France's Royal to head U.N. climate talks after Fabius quits

PARIS (Reuters) - French Environment Minister Segolene Royal said on Wednesday she would take over the presidency of U.N. climate talks, seeking to implement a global deal reached last year to shift away from fossil fuels, after former foreign minister Laurent Fabius quit.

French Minister for Ecology, Sustainable Development and Energy Segolene Royal arrives at the scene near the wreckage of a school minibus after it crashed into a metal panel which fell from a truck in Rochefort, France, February 11, 2016. REUTERS/Regis Duvignau

Royal said she had accepted a request from French President Francois Hollande to serve out the U.N. presidency, lasting until the next annual meeting of 195 nations on global warming in Marrakech in Morocco in November.

Fabius, who won praise for chairing a Paris summit in December where all nations agreed to curb their greenhouse gas emissions to limit rising temperatures, left the foreign ministry last week to head France’s constitutional court.

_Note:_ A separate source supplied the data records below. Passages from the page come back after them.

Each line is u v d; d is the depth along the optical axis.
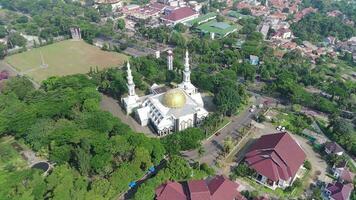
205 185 153.38
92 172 166.50
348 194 155.62
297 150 177.50
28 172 158.00
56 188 145.00
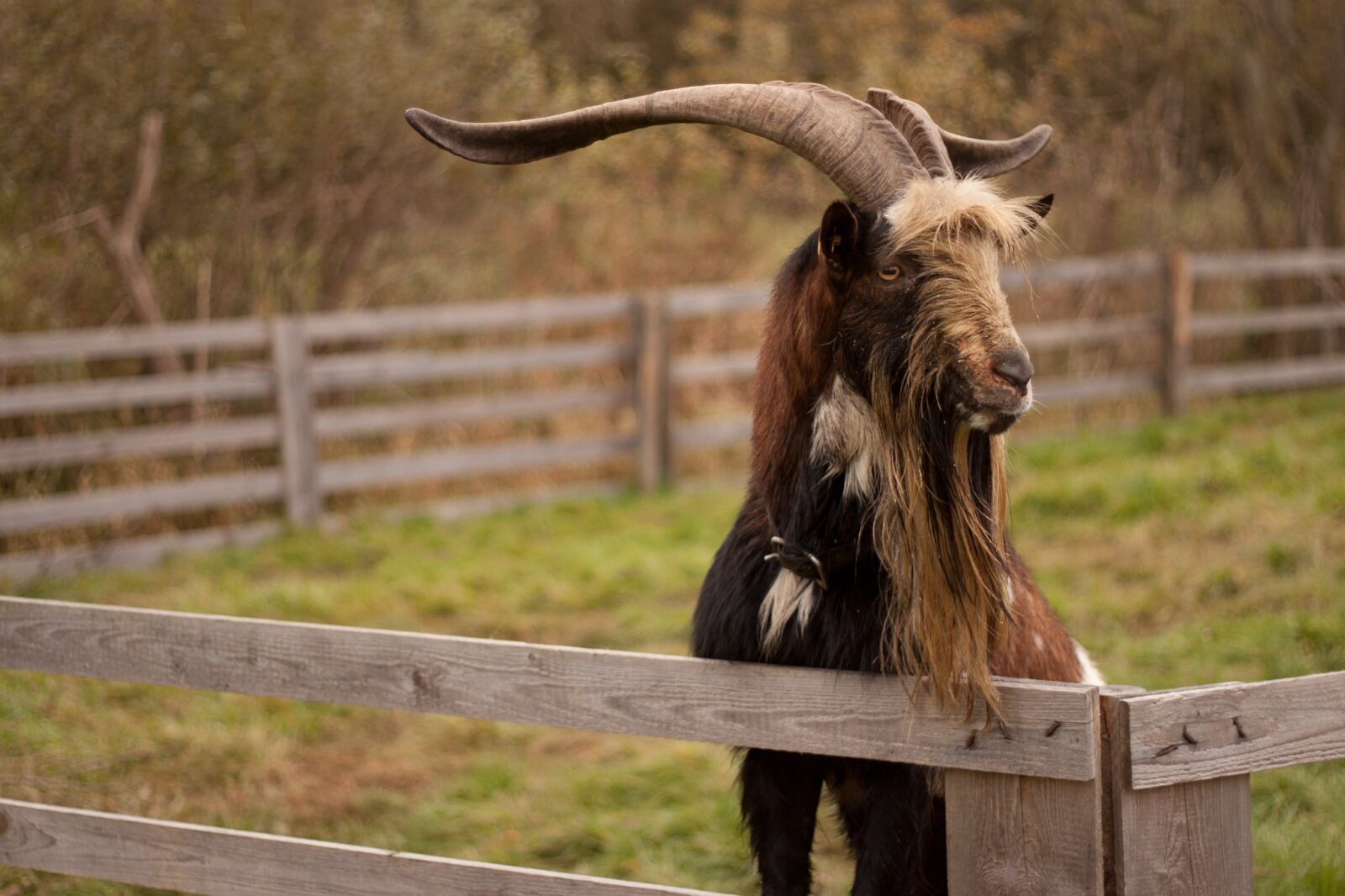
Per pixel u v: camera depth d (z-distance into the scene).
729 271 15.55
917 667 3.25
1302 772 5.40
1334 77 17.14
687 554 9.70
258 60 12.22
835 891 5.19
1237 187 17.73
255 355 12.05
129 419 11.16
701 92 3.53
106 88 11.52
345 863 3.82
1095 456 12.48
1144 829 3.00
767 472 3.61
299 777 6.43
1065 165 17.75
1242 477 10.42
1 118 11.16
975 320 3.16
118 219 11.93
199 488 10.44
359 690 3.86
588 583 9.16
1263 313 15.95
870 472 3.39
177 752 6.53
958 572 3.30
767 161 18.44
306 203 12.94
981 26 19.42
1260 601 7.84
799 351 3.51
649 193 16.50
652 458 12.46
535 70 14.28
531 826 5.83
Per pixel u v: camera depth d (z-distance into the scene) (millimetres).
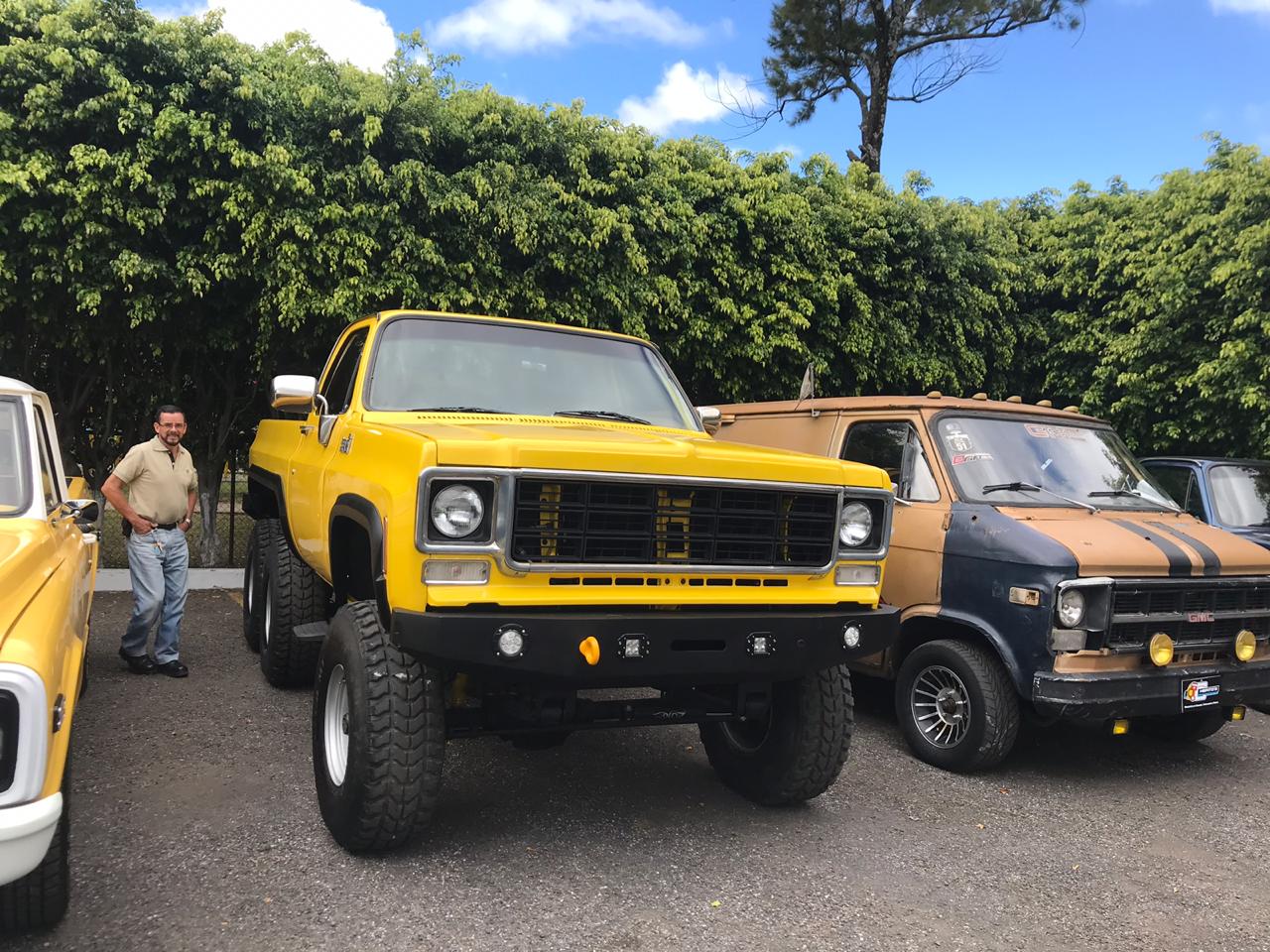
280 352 9773
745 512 3762
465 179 9055
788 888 3686
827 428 6680
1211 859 4242
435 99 9172
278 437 6508
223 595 9781
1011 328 12859
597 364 5133
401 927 3201
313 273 8438
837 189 11922
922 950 3262
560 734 4348
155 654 6695
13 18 7977
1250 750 6105
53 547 3557
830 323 10930
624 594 3541
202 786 4414
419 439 3352
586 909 3408
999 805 4793
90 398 10406
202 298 8805
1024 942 3369
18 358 9406
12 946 2955
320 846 3811
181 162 8109
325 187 8453
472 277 8992
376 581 3500
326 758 3840
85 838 3781
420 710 3525
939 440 5859
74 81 7852
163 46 8031
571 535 3441
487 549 3299
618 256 9555
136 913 3199
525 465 3328
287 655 5980
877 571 4137
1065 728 6410
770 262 10711
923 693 5523
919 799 4812
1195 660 5207
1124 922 3568
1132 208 12656
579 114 9992
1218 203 11336
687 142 11148
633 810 4434
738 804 4590
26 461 3855
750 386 11000
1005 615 5074
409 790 3496
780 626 3730
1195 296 11047
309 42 9328
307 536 5191
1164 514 5953
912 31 18891
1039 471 5922
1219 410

Royal told iTele television that she would work to ensure that all countries “ratify the agreement, sign this agreement, implement the decisions in their domestic policies to permit a fight against global warming”.

U.N. Secretary-General Ban Ki-moon will host a meeting in New York on April 22 opening the Paris Agreement for signatures, a step toward formal ratification.

On Tuesday, U.S. President Barack Obama’s climate envoy, Todd Stern, said Washington would sign the Paris pact regardless of a decision by the U.S. Supreme Court last week to put a chunk of Obama’s environmental action on hold.

In Geneva, Hoesung Lee, the head of the U.N.’s panel of climate scientists, said the Paris Agreement was an important landmark but said there was no time to lose in implementing it.

“The longer we delay action, the cost of climate stabilization will rise dramatically,” he said. The panel says rising temperatures are already causing more downpours, heat waves and rising sea levels.